|Topic Review (Newest First)|
|02-25-2010 03:46 PM|
They are actually sitting in the bilge! The original Ericson 35 hull is identical (very interesting story...) to an Alberg 35. Very deep bilge, allows 10 Trojan L16's to fit perfectly. (there is still a deeper part of the bilge for water collection, pumps, etc)
Access is through hatches in the salon floor. I've developed the dexterity required to ck SpG every six months. The batterieas are fitted with Hydrocaps to catalise the H2 back into water, avoiding venting issues. Hold downs are installed to hold everything in place if a knockdown should occur.
The total weight of the system is probably about 500lbs greater than having the A4 and associated tanks, trans, etc., but distribution is actually much better for sailing. She heals over normally to about 15 degrees, but gets much stiffer beyond that.
I have some pix of the setup on my blog (to avoid overloading this thread): svdejala.blogspot.com
Like I said: This is not for the faint of heart... but someone has to push the envelope!
|02-25-2010 01:13 AM|
Originally Posted by mitiempo View Post
Sure there are people reading this that say they got 5 years or 8 years or more out of their battery bank but were they testing it every year? No they got 8 years out of their bank because they were not using it, not testing it, the bank was at less than half capacity for most of its "life".
Start using that bank, treating it the way most people do, and you had better budget replacement every 5 years or so. Many much more often than that.
|02-24-2010 10:33 PM|
|mitiempo||If one repowers with a diesel it's good for many years with minimal maintenance. Oil change, filter and impeller annually. Diesel costs are low because you might only run 40 to 60 hours each season if that much. But if you install an electric you will have battery replacement well before you would have a major expense with a diesel. Batteries are a large dollar portion of the electric system especially if you expect much range away from the dock. And batteries have a lifespan whether used a lot or a little. And this ignores any reliability issues with the rest of the system - motor or controller.|
|02-24-2010 09:56 PM|
What is your system voltage and where are you storing the batteries? As Arch said above, sailboats are meant to carry ballast but you can't just put them all down in the bilge. They need to be accessible for maintenance (topping off with water, or at least cleaning and checking the terminal connections) Battery manufacturers aren't exactly designing batteries in special shapes with sailboats in mind. How did you overcome all of that?
|02-24-2010 09:04 PM|
It is not less expensive... I have my electric drive installed, so this is real world experience. Replacing the A4 with a diesel would have been about the same after new tanks, etc. You also must understand the shortcomings of current technology. As others have stated, petroleum is an incredibly dense energy storage medium. Lead and acid, and their modern cousins do not come close.

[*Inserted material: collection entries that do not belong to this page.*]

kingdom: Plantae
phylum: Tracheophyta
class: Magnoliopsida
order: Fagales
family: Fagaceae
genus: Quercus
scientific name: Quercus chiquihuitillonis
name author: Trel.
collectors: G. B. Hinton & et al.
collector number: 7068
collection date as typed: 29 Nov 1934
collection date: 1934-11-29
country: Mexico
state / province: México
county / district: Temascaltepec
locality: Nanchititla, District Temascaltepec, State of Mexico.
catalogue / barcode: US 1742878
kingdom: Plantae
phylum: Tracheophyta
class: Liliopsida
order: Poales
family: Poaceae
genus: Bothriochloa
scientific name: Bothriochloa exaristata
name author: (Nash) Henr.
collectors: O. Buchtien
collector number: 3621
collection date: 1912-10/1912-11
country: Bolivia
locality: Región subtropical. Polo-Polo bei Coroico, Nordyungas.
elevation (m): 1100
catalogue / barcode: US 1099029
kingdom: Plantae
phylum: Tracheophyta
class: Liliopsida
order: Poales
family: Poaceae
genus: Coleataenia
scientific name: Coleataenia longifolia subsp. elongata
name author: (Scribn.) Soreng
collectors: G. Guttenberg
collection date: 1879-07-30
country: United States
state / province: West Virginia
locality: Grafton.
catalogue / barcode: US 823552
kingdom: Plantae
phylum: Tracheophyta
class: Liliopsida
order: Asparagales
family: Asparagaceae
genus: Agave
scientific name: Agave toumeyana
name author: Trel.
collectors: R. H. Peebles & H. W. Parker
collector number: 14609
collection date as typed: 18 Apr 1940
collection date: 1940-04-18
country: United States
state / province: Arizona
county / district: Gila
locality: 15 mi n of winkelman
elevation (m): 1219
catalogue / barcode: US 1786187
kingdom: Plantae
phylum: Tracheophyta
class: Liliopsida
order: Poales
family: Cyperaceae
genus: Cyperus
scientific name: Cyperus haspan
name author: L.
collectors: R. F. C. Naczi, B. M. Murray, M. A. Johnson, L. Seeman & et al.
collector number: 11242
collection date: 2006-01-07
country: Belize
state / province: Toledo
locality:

Because the field (as relates to modern sailing craft) is quite new, the learning curve to get a working system is pretty high. It takes time, and a very inquisitive nature to ferret out the info needed to make it happen.
BUT: It is a cool project and a lot of fun. I absolutely love my system, and enjoyed putting it together. I wouldn't go so far as to say 'it makes sense'!
|02-24-2010 08:44 PM|
Originally Posted by tommays View Post
The electric motor I have (SolidNav Explorer) was engineered to be an Atomic 4 drop-in replacement. The motor install itself takes maybe an hour. That's the easy part.
|02-24-2010 07:44 PM|
|southerncross31||I put an electric motor in my Oday and it points 10 degrees higher and sails much faster. I hooked it up to my flux capacitor. It doesn't even need batteries! It runs off the methane from my composting toilet. Tomorrow i'm going to clean 24 inches of snow off of it and i never even took the genoa off for the winter....ah the joys of owning a crappy boat!|
|02-24-2010 12:56 PM|
Originally Posted by Mark F View Post
There are a bunch of costs involved like fuel tanks, filters, prop and shaft ect ect ect
BUt its not like anybody is selling and electric drive that will drop right into the A4 location like the Beta does
|02-24-2010 12:03 PM|
|Mark F||I guess I should dump my electric auxiliary sailboat. I didn't realize it didn't work :-). Can you really remove an Atomic 4 and (completely) replace it with a new diesel for $6000?|
|02-24-2010 11:46 AM|
Originally Posted by BubbleheadMd View Post
But a sailboat can charge will sailing so there will be power available at the end of every day.
And Batteries are not a problem provided the project boat is purchased or built with that in mind. Many sail boats carry tons of ballast, so weight is only a concern for racers or performance sailers (those boats will use carbon fiber to save wieght). Can't replace all the ballast....well maybe you could but remove all the ballast at once and a sailboat flips.
The only real problem is cost. That will come down a few years after electric cars are once again cheaper.
Recall those discusssions, just over a hundred years ago. Diesel and gas engines will never catch on because they are too complex, explosive, not reliable and much too expensive. The number of machined parts alone mean they will never replace the simple cheap electric drives.